◆ Using the information:
**1.** Summarize the excerpt on gut microbiota and GVHD in two sentences.
**2.** Rewrite everything in the excerpt on gut microbiota and GVHD from "while an increased" down to "incidence of GVHD.", substituting "frequency" for "incidence".
**3.** Resume the excerpt on gut microbiota and GVHD and carry it on past its last sentence.

◆ Study text:

^^^^^^^^^^^^^^^^

A/A genotype) was demonstrated to be associated with increased
susceptibility to Crohn’s disease.[76] Rayes et
al. also showed that FUT2 polymorphisms influence the risk of GVHD and
bacteremia in the context of HSCT. Specifically, the Authors found that
there was a reduced risk of acute GVHD with A/A genotype
(non-secretors) and an increased risk with the G/G genotype (secretors)
while an increased risk for bacteremia was found with A/A and A/G
(secretors) genotypes.[73]
Gut Microbiota Modulation as a Preventive Strategy
Against GVHD
Considering
the major role of gut microbiota in the pathogenesis of GVHD, its
modulation with prebiotic, probiotic and antibiotic could be a strategy
to reduce the incidence of GVHD.
Some
studies reported reduced numbers and less severe GVHD after the use of
broad-spectrum antibiotics to “decontaminate” the gastrointestinal
tract.[
77,78] However, GI decontamination fell into
disuse in the 1990s mostly because of heterogeneous successful
decontamination rates, high costs and lack of corroborating data of its
utility.[
79] The reasons behind the failure of total
gut decontamination in the clinical setting are still unknown. However,
many Authors hypothesized that an explanation may be that this practice
affects the microbiota as a whole, without distinction between “good”

^^^^^^^^^^^^^^^^

◆ Data supplied:
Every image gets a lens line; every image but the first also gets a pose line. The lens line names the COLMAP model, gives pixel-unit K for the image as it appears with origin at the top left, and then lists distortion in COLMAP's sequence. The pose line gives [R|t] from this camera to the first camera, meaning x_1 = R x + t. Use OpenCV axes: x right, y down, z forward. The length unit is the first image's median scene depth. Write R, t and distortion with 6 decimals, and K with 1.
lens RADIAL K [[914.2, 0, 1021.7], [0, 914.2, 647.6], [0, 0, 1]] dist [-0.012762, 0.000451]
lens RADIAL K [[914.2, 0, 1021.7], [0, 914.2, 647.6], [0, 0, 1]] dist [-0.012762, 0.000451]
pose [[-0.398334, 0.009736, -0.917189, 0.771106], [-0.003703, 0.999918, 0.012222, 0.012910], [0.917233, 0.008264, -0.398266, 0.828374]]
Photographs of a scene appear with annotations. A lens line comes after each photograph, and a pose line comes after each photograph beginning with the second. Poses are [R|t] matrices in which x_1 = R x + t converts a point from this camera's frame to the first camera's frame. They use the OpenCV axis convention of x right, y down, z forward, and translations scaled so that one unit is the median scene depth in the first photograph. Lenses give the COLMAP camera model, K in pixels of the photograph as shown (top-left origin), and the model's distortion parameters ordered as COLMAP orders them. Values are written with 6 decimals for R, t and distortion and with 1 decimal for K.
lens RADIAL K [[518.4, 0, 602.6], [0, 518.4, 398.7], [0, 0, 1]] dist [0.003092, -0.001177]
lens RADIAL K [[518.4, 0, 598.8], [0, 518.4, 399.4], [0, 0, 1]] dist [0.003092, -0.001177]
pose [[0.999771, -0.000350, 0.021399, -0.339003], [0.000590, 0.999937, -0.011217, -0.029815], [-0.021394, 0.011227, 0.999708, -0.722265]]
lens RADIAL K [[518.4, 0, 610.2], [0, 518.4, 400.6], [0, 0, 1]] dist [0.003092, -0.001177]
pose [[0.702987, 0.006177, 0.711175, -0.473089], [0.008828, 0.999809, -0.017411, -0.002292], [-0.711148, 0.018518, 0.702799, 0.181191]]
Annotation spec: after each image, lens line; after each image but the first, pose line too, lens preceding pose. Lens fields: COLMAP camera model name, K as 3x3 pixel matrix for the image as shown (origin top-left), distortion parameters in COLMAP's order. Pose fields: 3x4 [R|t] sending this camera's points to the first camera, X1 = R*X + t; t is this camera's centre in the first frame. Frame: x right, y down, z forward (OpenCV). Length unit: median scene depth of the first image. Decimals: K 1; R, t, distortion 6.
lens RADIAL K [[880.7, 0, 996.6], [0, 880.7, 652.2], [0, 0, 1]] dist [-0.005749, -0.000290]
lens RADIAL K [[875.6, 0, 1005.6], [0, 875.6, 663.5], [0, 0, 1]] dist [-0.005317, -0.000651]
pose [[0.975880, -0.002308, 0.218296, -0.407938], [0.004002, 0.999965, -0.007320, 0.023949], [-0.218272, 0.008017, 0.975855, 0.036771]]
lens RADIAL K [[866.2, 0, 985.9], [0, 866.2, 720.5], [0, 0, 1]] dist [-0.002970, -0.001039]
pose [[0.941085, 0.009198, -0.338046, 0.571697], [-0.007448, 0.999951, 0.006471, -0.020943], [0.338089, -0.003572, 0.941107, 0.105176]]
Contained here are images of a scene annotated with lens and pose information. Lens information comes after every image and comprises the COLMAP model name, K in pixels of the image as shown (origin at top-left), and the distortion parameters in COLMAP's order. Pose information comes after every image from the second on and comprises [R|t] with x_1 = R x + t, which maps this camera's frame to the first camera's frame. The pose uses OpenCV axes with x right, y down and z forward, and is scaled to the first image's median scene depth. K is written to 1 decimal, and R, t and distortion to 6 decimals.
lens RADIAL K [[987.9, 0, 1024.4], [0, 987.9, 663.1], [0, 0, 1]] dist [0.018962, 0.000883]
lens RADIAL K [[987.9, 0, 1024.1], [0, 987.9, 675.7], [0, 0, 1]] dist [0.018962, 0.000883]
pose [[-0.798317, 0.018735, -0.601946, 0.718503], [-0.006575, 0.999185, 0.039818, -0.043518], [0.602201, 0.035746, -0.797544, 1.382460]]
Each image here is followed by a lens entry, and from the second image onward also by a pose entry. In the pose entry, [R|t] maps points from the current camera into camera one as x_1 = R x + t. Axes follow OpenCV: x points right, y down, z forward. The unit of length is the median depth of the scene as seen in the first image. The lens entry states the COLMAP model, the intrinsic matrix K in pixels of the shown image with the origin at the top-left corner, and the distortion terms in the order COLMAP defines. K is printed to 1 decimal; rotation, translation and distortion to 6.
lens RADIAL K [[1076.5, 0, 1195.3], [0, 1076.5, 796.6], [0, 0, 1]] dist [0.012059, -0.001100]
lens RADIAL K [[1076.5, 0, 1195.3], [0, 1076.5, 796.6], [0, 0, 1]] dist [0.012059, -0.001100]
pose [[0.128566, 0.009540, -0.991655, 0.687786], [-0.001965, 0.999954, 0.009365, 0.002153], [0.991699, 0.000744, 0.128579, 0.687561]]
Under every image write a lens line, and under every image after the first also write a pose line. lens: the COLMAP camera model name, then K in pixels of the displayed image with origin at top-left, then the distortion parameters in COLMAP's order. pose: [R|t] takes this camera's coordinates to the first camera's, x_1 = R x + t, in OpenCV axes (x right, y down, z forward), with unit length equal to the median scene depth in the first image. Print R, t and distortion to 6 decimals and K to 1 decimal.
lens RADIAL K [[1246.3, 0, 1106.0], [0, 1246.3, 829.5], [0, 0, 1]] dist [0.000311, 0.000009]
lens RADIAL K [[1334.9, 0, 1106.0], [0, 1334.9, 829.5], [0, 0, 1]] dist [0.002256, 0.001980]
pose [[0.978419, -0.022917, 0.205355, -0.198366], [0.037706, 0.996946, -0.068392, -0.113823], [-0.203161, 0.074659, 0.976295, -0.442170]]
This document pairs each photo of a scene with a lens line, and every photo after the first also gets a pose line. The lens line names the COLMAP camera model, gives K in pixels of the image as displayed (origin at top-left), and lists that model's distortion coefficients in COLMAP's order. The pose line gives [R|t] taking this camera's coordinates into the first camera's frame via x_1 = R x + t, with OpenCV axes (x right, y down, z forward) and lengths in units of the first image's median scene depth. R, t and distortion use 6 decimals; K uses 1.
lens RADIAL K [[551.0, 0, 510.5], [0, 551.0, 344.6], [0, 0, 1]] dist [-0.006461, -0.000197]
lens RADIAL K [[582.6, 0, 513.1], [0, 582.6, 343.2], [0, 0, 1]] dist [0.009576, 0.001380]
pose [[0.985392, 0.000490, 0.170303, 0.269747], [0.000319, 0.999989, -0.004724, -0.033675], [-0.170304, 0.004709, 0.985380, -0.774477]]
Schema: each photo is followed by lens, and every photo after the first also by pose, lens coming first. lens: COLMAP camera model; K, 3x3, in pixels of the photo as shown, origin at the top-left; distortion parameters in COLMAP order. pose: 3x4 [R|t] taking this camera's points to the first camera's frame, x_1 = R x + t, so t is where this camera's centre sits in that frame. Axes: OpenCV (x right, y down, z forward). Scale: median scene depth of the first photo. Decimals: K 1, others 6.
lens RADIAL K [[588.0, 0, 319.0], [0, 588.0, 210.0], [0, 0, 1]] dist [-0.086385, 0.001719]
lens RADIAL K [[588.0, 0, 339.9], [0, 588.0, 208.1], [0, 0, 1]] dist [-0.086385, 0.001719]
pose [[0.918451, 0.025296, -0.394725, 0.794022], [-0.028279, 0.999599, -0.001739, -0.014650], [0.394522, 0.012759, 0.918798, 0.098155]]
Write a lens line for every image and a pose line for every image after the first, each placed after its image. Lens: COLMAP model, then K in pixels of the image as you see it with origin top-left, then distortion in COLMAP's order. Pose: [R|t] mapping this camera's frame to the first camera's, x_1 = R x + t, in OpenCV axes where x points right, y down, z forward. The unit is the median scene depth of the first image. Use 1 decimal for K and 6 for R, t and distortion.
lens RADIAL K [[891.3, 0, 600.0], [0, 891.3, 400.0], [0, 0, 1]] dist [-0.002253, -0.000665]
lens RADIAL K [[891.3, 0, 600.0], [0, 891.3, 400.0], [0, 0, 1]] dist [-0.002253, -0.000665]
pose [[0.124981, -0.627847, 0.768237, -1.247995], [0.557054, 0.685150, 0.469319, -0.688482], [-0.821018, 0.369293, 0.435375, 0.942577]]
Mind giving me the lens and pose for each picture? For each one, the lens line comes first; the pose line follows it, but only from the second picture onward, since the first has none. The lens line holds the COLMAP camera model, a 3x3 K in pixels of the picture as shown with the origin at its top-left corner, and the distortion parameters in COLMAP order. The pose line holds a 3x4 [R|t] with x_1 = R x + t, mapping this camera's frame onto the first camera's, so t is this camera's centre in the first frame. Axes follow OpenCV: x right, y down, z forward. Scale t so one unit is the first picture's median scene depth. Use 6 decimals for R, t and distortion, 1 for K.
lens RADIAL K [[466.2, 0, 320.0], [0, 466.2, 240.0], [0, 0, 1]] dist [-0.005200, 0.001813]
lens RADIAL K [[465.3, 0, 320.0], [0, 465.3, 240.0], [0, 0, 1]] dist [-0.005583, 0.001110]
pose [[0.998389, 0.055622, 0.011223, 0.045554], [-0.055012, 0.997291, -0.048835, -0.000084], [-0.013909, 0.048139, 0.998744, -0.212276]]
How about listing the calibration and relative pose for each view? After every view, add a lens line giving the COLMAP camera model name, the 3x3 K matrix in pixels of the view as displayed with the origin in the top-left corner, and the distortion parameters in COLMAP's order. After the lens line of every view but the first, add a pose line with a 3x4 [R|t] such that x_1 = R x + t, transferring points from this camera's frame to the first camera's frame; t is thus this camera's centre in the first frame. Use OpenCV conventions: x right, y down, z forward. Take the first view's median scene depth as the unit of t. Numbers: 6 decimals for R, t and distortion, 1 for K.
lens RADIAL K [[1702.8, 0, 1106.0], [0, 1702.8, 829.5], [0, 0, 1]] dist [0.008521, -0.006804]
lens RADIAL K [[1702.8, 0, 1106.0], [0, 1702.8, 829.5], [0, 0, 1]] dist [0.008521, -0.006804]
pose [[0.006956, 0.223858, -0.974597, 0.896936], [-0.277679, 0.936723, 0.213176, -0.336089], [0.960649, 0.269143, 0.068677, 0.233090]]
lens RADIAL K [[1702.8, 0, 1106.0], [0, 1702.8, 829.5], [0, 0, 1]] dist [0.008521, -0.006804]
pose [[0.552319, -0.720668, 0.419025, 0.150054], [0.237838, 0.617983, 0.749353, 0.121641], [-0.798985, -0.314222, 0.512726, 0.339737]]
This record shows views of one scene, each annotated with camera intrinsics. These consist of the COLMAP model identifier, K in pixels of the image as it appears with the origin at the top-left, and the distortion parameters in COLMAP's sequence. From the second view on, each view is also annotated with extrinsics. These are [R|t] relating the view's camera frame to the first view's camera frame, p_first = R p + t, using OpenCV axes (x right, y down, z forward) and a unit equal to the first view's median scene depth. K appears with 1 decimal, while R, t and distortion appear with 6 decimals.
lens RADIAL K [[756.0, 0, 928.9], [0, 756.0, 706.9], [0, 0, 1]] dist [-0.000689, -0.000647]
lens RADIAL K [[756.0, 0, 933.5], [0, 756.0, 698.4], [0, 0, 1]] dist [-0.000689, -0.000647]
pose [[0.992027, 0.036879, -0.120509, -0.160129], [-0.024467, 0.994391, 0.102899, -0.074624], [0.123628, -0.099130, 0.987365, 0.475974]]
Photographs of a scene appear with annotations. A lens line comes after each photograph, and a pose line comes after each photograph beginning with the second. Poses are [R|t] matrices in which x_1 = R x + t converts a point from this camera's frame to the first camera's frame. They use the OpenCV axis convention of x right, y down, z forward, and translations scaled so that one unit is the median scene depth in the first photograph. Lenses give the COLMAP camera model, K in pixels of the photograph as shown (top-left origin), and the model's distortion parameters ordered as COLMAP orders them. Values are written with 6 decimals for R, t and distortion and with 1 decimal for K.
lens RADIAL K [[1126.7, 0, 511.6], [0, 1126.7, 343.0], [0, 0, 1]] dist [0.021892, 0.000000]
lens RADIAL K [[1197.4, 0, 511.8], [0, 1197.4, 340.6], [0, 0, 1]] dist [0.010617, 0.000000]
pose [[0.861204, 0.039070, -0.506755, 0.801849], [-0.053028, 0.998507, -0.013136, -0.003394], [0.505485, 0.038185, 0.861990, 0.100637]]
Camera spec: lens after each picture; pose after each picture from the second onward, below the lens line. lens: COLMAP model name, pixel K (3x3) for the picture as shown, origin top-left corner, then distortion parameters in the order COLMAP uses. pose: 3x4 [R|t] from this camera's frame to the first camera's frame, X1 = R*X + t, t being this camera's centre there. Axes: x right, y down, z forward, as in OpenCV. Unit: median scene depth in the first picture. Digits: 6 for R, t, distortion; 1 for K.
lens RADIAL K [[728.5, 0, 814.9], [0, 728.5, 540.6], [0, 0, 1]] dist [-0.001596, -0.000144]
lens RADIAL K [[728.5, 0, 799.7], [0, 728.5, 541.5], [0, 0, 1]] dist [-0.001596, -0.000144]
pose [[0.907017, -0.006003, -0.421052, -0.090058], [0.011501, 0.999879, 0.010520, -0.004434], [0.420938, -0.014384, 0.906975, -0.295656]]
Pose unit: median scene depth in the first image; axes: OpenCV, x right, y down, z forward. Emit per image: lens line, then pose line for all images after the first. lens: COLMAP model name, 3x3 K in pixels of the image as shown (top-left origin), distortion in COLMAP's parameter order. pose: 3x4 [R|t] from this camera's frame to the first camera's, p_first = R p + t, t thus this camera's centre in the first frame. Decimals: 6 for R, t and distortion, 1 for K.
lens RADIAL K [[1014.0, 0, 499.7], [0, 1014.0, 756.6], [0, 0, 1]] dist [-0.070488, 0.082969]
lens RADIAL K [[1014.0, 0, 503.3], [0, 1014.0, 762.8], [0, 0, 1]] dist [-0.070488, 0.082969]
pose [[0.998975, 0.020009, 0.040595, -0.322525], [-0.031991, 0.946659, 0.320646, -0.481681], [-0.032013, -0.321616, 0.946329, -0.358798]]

^^^^^^^^^^^^^^^^

◆ Answers in order:
**1.** FUT2 polymorphisms were shown to influence the risk of GVHD and bacteremia after HSCT: the A/A genotype was linked to a reduced risk of acute GVHD and the G/G genotype to an increased risk. Modulating gut microbiota with prebiotics, probiotics and antibiotics could reduce the incidence of GVHD, but broad-spectrum antibiotic decontamination of the gastrointestinal tract fell into disuse in the 1990s, and the reasons for its clinical failure are still unknown.

**2.**
while an increased risk for bacteremia was found with A/A and A/G
(secretors) genotypes.[73]
Gut Microbiota Modulation as a Preventive Strategy
Against GVHD
Considering
the major role of gut microbiota in the pathogenesis of GVHD, its
modulation with prebiotic, probiotic and antibiotic could be a strategy
to reduce the frequency of GVHD.

**3.**
bacteria and pathogens.[
66,67,
80]
In fact, as discussed above, there is evidence that bacteria diversity
is the cornerstone of the “healthy” microbiota while a decreased
diversity is often found in many GI and extragastrointestinal diseases.[
81]
Probiotics
drew growing interest in the world of gut microbiota modulation and
suggested in murine models that they could be effective in decreasing
the aGVHD severity.[
65,
82] However,
the use of probiotics in immunosuppressed patients is limited by
possible safety issues. Ladas et al. evaluated the safety of the
administration of
Lactobacillus
plantarum
during the conditioning regimen and the post-HSCT neutropenic period in
30 children and adolescents. The majority of patients (70%) did not
develop GVHD. Three patients died within 100 days from the HSCT, but
the causes of death are judged unrelated to probiotics. Furthermore, no
episodes of
Lactobacillus plantarum
bacteremia were observed. Even if these results are preliminary, they
laid the foundation for larger clinical trials to evaluate the efficacy
and the safety of probiotics in prevention and treatment of GVHD.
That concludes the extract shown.